How did the “travel ban” affect refugee resettlement?
In January 2017, the president issued an initial executive order – which was later revised – that instituted travel restrictions for individuals from certain countries. In addition, the order specifically sought to suspend the refugee resettlement program and to decrease the number of refugees slated to enter the U.S. in 2017. This executive order was commonly called a “travel ban”.
The “travel ban” was the subject of immense discussion and was challenged in the court system throughout the course of the year. In October 2017, the president issued a new executive order with both new and continued restrictions on the entry of refugees into the United States from eleven specific countries. You can read this most recent executive order in its entirety here.
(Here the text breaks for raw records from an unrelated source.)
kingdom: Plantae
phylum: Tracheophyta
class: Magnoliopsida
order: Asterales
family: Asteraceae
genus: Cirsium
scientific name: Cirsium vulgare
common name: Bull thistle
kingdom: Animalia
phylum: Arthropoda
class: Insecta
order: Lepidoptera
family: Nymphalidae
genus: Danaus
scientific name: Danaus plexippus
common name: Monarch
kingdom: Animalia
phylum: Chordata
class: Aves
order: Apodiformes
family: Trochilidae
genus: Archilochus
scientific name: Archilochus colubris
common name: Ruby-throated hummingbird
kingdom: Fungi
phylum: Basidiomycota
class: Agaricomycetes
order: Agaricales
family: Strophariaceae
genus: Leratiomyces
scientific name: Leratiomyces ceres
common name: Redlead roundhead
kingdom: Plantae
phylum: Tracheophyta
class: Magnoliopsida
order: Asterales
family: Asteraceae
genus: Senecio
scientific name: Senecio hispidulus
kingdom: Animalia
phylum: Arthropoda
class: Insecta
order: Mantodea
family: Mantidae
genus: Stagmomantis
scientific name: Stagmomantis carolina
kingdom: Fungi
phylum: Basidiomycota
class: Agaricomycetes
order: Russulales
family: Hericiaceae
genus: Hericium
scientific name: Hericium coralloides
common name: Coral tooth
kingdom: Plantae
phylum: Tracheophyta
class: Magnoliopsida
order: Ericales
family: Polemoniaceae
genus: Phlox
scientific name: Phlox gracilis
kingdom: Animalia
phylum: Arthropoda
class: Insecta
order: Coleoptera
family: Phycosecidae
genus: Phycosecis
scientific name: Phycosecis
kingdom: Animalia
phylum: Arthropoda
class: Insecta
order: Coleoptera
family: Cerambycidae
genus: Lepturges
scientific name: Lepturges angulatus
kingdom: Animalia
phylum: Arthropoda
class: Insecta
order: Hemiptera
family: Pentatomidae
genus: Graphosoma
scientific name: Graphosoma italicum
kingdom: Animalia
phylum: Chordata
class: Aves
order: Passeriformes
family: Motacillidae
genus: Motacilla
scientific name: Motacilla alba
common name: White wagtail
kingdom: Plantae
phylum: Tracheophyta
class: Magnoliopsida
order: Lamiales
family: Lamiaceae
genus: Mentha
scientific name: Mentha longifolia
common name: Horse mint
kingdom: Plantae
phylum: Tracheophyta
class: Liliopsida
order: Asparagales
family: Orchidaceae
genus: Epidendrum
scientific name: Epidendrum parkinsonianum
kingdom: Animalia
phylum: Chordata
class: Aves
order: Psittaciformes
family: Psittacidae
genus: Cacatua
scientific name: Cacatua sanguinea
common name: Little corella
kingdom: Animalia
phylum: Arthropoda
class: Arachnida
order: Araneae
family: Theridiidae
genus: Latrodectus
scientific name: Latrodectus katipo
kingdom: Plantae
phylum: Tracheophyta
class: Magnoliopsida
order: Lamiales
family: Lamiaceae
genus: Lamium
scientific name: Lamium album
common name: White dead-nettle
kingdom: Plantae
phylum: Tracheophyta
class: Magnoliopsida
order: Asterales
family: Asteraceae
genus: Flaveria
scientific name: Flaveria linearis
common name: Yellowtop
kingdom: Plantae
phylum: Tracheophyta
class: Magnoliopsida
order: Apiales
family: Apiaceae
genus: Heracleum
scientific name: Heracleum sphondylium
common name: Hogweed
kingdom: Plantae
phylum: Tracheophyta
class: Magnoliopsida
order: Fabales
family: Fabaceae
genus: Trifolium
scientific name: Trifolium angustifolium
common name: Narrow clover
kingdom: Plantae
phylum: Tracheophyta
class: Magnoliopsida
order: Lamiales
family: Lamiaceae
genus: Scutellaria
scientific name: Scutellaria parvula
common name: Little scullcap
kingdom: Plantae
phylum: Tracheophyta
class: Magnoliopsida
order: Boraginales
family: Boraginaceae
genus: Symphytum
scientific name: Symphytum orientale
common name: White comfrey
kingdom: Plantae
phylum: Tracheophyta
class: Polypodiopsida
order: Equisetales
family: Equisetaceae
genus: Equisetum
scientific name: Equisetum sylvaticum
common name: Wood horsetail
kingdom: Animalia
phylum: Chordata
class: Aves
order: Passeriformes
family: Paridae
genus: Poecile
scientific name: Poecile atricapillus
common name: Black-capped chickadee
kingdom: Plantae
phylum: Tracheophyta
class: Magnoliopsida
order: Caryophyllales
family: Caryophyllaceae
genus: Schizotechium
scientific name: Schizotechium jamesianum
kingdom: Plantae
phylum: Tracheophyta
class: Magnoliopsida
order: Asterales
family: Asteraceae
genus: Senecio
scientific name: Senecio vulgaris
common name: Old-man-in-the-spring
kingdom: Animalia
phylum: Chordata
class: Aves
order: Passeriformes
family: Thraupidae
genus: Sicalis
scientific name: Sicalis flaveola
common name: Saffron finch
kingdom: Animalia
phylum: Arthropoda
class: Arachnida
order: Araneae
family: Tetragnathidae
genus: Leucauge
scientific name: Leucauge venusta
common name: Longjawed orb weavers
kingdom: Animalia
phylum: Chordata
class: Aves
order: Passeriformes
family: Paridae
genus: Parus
This order was also challenged in federal court, specifically regarding the barring of vetted refugees with a “bona fide” relationship (spouse or children) to someone already admitted to the U.S. The Supreme Court is set to hear the case and make a final ruling by June 2018.
How have the executive orders and resulting “bans” affected refugee resettlement?
The executive orders, the resulting court cases, and the “bans” that went into effect resulted in an exceedingly erratic pattern of refugee arrivals in fiscal year 2017. Predicted arrival numbers for individual resettlement locations were fluctuating on a weekly or even daily basis, putting resettlement agencies in a state of constant disruption and reevaluation. Funding for refugee resettlement agencies is based on refugee arrivals. With far fewer arrivals than expected, resettlement agencies were left scrambling to find adequate funding to maintain staff and to continue offering beneficial programs for the existing refugee community.
The “refugee ceiling” is a number set each year by the president to determine the maximum number of refugees that will be allowed to enter the United States. The original refugee ceiling for 2017 was set at 110,000. The number was revised to 50,000 by the presidential executive orders in early 2017. The actual number of refugees who entered the country in fiscal year 2017 was 53,716.
The refugee ceiling for 2018 was set at 45,000 – the lowest number by far since the formalization of the U.S. Refugee Resettlement Program. In the first fiscal quarter (October 2017 to December 2017), only 5,323 refuges had been admitted to the U.S. If the current pace is maintained, total refugee arrivals will be far below the 45,000 ceiling for the year.
You can view a history of the refugee ceiling for each year since 1980 here.
What was Tucson Refugee Ministry’s response to the initial executive order in January 2017?
We originally released this statement:
“We are saddened and concerned by the recent executive order halting refugee resettlement and banning Syrian refugees from entering the United States. Although the ban has been temporarily lifted, it has already created an atmosphere of fear and misunderstandings about refugees and other immigrants.
The potential of terrorism is a realistic concern, and we acknowledge the fear this generates. While we should put measures in place to protect our nation, we can value security while also welcoming refugees. We can acknowledge that refugees are people fleeing situations of violence, oppression, and injustice, and welcome those individuals who have passed the already strict security screenings. A fear of terrorism ought not rationalize a fear of refugees. We believe that safety and compassion are not mutually exclusive. We stand with refugees around the world who are vulnerable and victimized.
We at Tucson Refugee Ministry remain steadfast in welcoming refugees with love and compassion. We believe that this is what God calls us to do – to love God, and to love our neighbor. We pray that the Church – God’s people – will rise up to be a source of hope to refugees at this time.”